EXERCISE INSTRUCTIONS:
A: Answer these questions from the MySpace passage:
(i) In what year was the website launched?
(ii) How many new members sign up each day?
(iii) How many hours a day does the average user spend on MySpace?
B: Return the stretch of the MySpace passage from "One hundred years" through "the MySpace generation.", copied word for word.

EXCERPTED TEXT:
%%
One hundred years from now—after global warming
melts the polar icecaps; World War III confirms America's
cultural, economic, and military demise; and China slurps up the
planet's few remaining oil reserves—historians may refer
to today's young people in America as the MySpace generation.
Indeed, the ubiquitous social networking website myspace.com,
which allows people to maintain their own web pages with
personal profiles of themselves while also linking to their
friends on the site, is beginning to do nothing less than define
today's fifteen- to thirty-year-old age group.
If you think this is an exaggeration, let's consider the
numbers. After a mere three years, the website, launched in 2004
by two Gen-X entrepreneurs, has approximately seventy million
members (that's nearly one quarter of the American population),
and 130,000 new members are signing up every day. The average
user, who is twenty years old, spends three hours a day on
MySpace and has sixty-eight other friends on the site. More
famous MySpace users, Madonna for instance, have upward of
45,000 “friends.” Coming soon are a record label, a
satellite radio station, and a film production company
emblazoned with the MySpace brand.
%%
[Absolute pixel coordinates]
%%
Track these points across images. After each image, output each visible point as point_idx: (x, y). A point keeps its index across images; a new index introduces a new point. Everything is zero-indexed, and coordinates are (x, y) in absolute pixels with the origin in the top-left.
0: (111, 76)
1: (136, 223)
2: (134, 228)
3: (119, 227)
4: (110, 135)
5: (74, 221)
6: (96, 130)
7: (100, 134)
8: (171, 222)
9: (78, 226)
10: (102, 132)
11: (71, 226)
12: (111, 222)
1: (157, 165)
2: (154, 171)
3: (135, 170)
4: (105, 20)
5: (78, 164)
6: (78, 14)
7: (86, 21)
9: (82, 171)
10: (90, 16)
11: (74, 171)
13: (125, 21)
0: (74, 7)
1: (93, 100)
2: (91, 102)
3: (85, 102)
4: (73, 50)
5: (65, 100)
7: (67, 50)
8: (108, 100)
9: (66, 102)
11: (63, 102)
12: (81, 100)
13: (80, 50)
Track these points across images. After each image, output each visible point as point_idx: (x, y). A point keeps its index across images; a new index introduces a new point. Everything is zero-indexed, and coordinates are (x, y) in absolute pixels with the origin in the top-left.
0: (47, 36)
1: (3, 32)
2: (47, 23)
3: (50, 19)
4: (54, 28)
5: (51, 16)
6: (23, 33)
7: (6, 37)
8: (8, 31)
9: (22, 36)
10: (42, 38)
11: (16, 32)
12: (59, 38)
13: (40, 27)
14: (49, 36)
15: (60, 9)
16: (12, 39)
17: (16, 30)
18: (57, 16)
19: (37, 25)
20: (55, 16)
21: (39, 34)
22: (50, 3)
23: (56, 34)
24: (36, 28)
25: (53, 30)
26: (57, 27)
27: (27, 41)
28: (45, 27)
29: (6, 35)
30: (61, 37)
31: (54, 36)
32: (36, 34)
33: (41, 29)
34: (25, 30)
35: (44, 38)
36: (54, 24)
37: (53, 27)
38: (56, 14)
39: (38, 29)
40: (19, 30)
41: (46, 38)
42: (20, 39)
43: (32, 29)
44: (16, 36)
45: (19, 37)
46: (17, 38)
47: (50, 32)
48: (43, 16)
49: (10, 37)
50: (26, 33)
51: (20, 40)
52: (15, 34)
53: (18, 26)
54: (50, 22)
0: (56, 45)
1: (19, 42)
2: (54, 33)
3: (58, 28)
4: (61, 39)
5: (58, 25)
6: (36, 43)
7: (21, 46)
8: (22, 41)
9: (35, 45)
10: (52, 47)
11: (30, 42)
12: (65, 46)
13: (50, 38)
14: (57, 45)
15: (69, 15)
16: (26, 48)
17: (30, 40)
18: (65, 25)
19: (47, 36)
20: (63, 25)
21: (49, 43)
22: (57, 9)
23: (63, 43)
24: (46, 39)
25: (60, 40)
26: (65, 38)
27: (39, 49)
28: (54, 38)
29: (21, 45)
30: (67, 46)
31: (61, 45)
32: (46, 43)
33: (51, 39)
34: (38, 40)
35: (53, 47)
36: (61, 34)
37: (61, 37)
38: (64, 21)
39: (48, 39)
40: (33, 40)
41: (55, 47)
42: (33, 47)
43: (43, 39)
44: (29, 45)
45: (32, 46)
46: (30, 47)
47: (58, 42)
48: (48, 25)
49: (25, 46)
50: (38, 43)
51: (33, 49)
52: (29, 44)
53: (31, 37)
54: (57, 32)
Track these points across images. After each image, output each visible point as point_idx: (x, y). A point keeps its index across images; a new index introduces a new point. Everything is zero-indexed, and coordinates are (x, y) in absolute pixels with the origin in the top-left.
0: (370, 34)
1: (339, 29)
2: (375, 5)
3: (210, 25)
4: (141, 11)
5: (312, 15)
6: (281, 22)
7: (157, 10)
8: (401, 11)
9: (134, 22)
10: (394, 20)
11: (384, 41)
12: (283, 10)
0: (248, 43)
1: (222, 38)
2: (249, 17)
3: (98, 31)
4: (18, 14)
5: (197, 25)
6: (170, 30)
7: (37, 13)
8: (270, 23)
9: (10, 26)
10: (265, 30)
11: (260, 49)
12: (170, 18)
%%
%%
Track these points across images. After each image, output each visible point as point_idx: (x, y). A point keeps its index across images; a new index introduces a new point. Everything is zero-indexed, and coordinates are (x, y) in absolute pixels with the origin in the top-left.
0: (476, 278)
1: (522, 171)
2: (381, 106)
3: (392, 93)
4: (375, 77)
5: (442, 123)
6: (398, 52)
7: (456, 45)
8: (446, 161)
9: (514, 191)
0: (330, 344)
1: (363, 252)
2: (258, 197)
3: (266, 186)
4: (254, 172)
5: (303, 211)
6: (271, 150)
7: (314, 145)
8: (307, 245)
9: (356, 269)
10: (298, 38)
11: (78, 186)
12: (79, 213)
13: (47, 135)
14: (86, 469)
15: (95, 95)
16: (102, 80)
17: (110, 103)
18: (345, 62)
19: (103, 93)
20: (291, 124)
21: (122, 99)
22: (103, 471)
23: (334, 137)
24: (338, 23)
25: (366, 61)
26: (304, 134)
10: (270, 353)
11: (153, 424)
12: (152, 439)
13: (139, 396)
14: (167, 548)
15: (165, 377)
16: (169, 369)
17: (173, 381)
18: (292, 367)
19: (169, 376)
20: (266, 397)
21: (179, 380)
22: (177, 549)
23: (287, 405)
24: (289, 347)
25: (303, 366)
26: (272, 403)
%%
RESPONSES PER TASK:
A:
(i) 2004
(ii) 130,000
(iii) Three hours

B:
One hundred years from now—after global warming
melts the polar icecaps; World War III confirms America's
cultural, economic, and military demise; and China slurps up the
planet's few remaining oil reserves—historians may refer
to today's young people in America as the MySpace generation.